Si bien las empresas históricamente se han resistido a negociar sus acciones en forma privada, cada vez más personas están entusiasmadas con la idea, dijo Rodriques.

«El mercado nunca ha estado tan dispuesto a aceptar liquidez secundaria como ahora», afirmó.

Prasad, cofundador de Forge, se fue en 2019 para crear Destiny. Recaudó 94 millones de dólares en 2021 para comprar participaciones en nuevas empresas con planes de hacer público el fondo.

Prasad dijo que su objetivo es brindar a más inversores acceso a capital privado en nuevas empresas. «Estamos tratando de crear un mundo donde la transición de ser privado a ser público sea menos binaria», dijo. El cambio, añadió, “puede que la gente se sienta incómoda al principio”.

Para obtener acciones de empresas privadas para el fondo, utilizó contratos de futuros para comprar 1,7 millones de dólares en acciones de Stripe y Plaid.

Ambas empresas están enojadas por el reclamo de Destiny sobre las acciones. Dichos acuerdos violarían sus reglas, dijo Plaid en un comunicado el mes pasado, y «no reconoce las acciones adquiridas de esta manera».

Stripe también publicó un aviso en su sitio web. «Hemos tenido conocimiento de algunos fondos de inversión que no poseen acciones de Stripe y que afirman ofrecer a los inversores minoristas acceso a Stripe», dijo, advirtiendo que «sus inversiones pueden no tener valor». Stripe prohíbe los contratos de duración determinada y ha dicho que dichos acuerdos son nulos.

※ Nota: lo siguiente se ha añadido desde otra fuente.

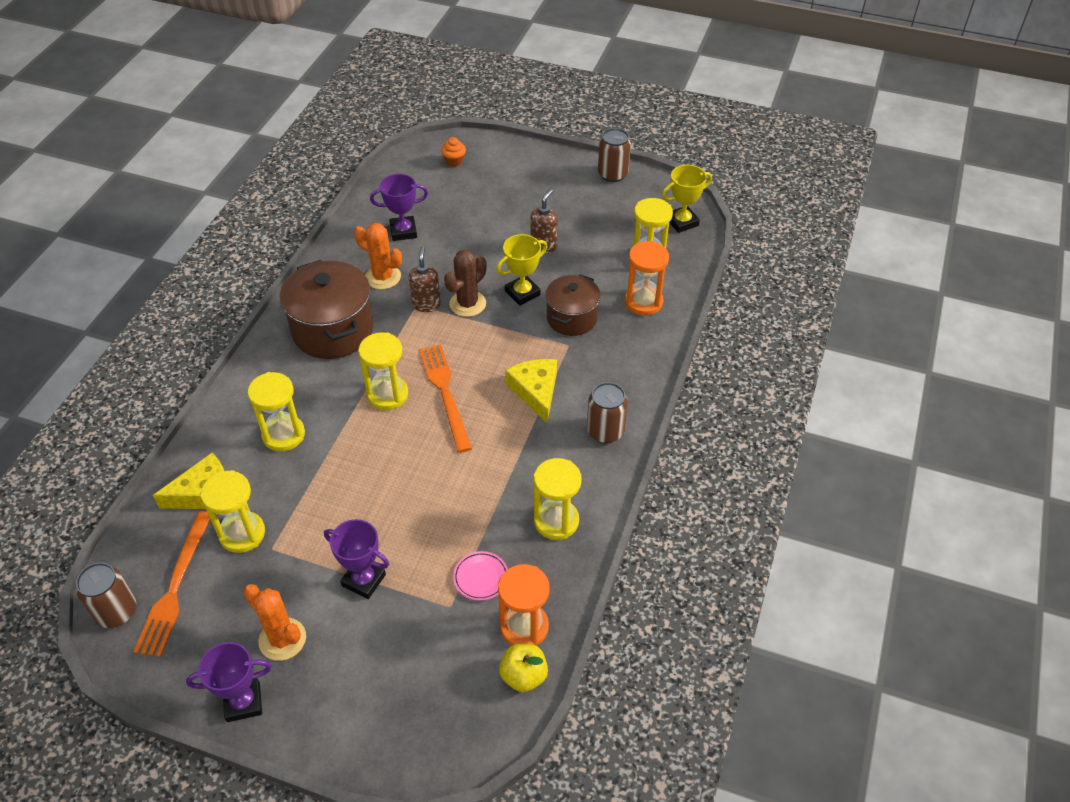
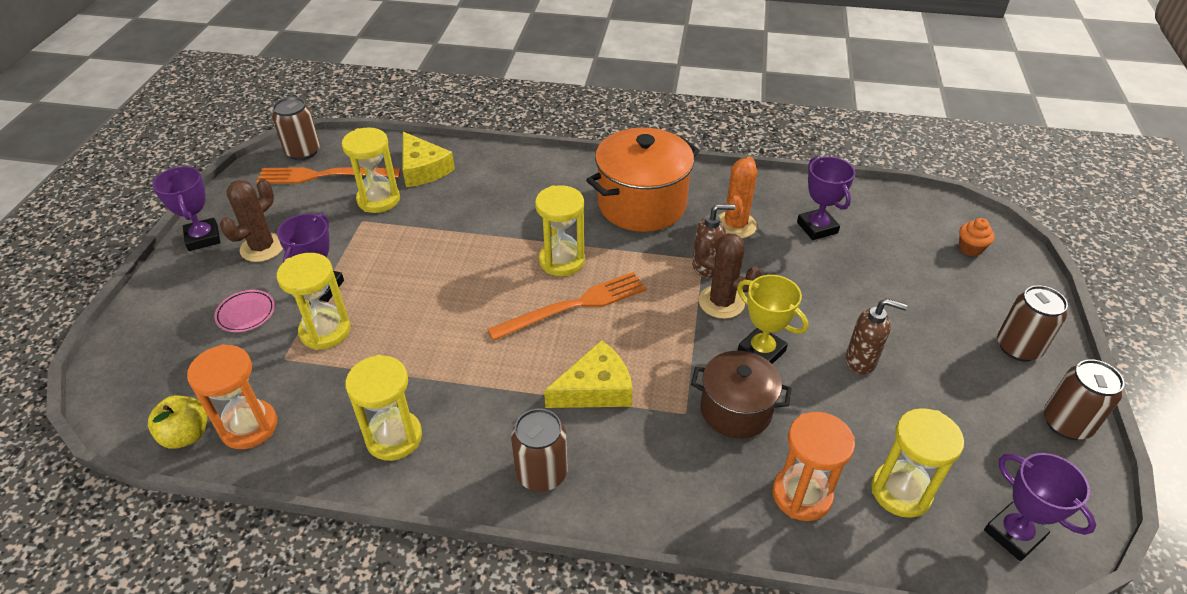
camera: 80 degrees right, 5 degrees down
(282, 639) = (262, 247): orange cactus -> brown cactus
(283, 435) = (496, 200): yellow hourglass -> yellow hourglass (325, 331)
(333, 330) = (642, 204): brown pot -> orange pot
(481, 577) = (318, 378): pink plate -> pink plate (246, 313)
(550, 172) = (1018, 347): none -> brown can
(682, 222) = (1013, 534): yellow trophy -> purple trophy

Prasad dijo que confiaba en que las acciones de Destiny eran legales.

El mes pasado, el precio de las acciones de Destiny se disparó y el fondo alcanzó una capitalización de mercado de más de mil millones de dólares. Una filial de Ark Invest, la empresa dirigida por la conocida inversora Cathie Wood, publicado en las redes sociales que la estrategia de Destiny era defectuosa porque su capitalización de mercado era mucho mayor que el valor de sus inversiones iniciales. Ark ofrece un fondo competidor, el Ark Venture Fund, que está estructurado de manera diferente.

Ark se negó a hacer comentarios más allá de una publicación de blog, argumentando que su fondo brindaba un mejor acceso a empresas privadas que fondos como el de Destiny.

En respuesta, Prasad publicó una imagen del “novio distraído«, sugiriendo que Ark estaba celoso de su fondo, y el «pendiente” meme del programa “Narcos” de Netflix, que implica que los inversores de Ark tardarían muchos años en liquidar sus inversiones.

El 16 de abril, Robinhood eliminó la posibilidad de comprar acciones de Destiny desde su aplicación. Un portavoz de Robinhood dijo que los fondos cerrados, el tipo de fondo de inversión utilizado por Destiny, no están permitidos, y que uno de sus vendedores etiquetó erróneamente el fondo de Destiny como una acción.

Prasad reveló planes para recaudar más fondos para «acelerar nuestro impulso». Pero el precio de las acciones de Destiny se desplomó. El viernes cotizaba con una capitalización de mercado de 141 millones de dólares.